他に例を見ない、その隈取技法や面相などから、請来本とも言われる。インドらしい趣から、インドの仏画が中国に渡って、日本に入って、日本の大和絵師が、縮小して写した・・・など説がいろいろあって、楽しい。

その曼荼羅の写本が完成したので、仏画に関心のある方に観てもらおうと、各紙(京都新聞・読売新聞・毎日新聞・中外日報等)に広報をお願いした。
29日の朝には、ひっきりなしに電話が鳴り、新聞の威力を思い知った。
3日間だけというので、小さなギャラリーは、ほとんど誰も居ない状態はなかったように思う。それでも200名超えだそうで、人数的にはたいしたことはないのだが、来られた方々は皆さん、仏画や曼荼羅に関心のある方たちばかりで、案内係りの弟子たちも質問にタジタジだった。

今回の披露展は、まだ納まる前の曼荼羅、何かあってはいけないと防犯カメラを設置して、監視していた。
実は、曼荼羅制作は2年間工房の場所が塞がるので、このギャラリーの床にベニヤ板を敷き詰め、ここで描いていた。つまり、ギャラリーは2年間閉鎖状態だった。

曼荼羅を描き終え、大きな布を掛けてその日の作業を終えるわけだが、そろそろ完成するといったその頃赤外線カメラを設置した。披露展の3日ほど前だ。

モニターでチェックをしていると、曼荼羅の上を不思議なものが飛んでいる。 赤外線に映し出されたそれは、まさしくあの白い半透明の球体、オーブだ。

下のビデオに映りこんでいるそれよりも10倍くらい大きなサイズだが、設置した当初は、ビデオボタンがあるのを知らなかったので動画はない。
インドのエローラ等で撮影した写真に写りこんでいたあれだ。静止画なので、埃か何かが、たまたまフラッシュに映りこんで映ったのかもしれないと、100%信じてはいなかったこともあり、今回の動くそれを見た時は、感動ものだった。

怖いとか気持ち悪いとかそんなおぞましい気持ちというより、何か清らかな何かを見たといった感じなのだ。心が洗われるようなそんな気分にさえなる。

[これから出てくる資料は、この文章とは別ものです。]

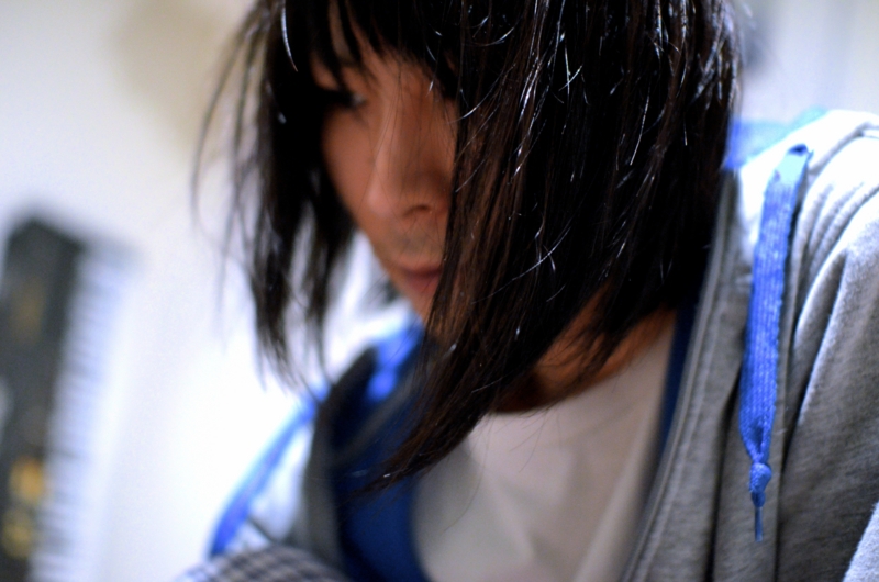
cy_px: 291
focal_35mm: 45
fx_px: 1097
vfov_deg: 29.7
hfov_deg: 43.7
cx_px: 440
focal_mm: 30
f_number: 1.8
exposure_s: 1/40
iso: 1250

不思議な体験だった。

そんなことで、下の動画は、「曼荼羅とオーブ?」というタイトルでお客様の居ない時の様子を編集してみた。
実は、入館者の多い時も、けっこう映っているのだが、なぜか手を合わせて曼荼羅に向かう人の周囲に多いように思えたのだから、不思議体験として、書かざるを得なかったわけである。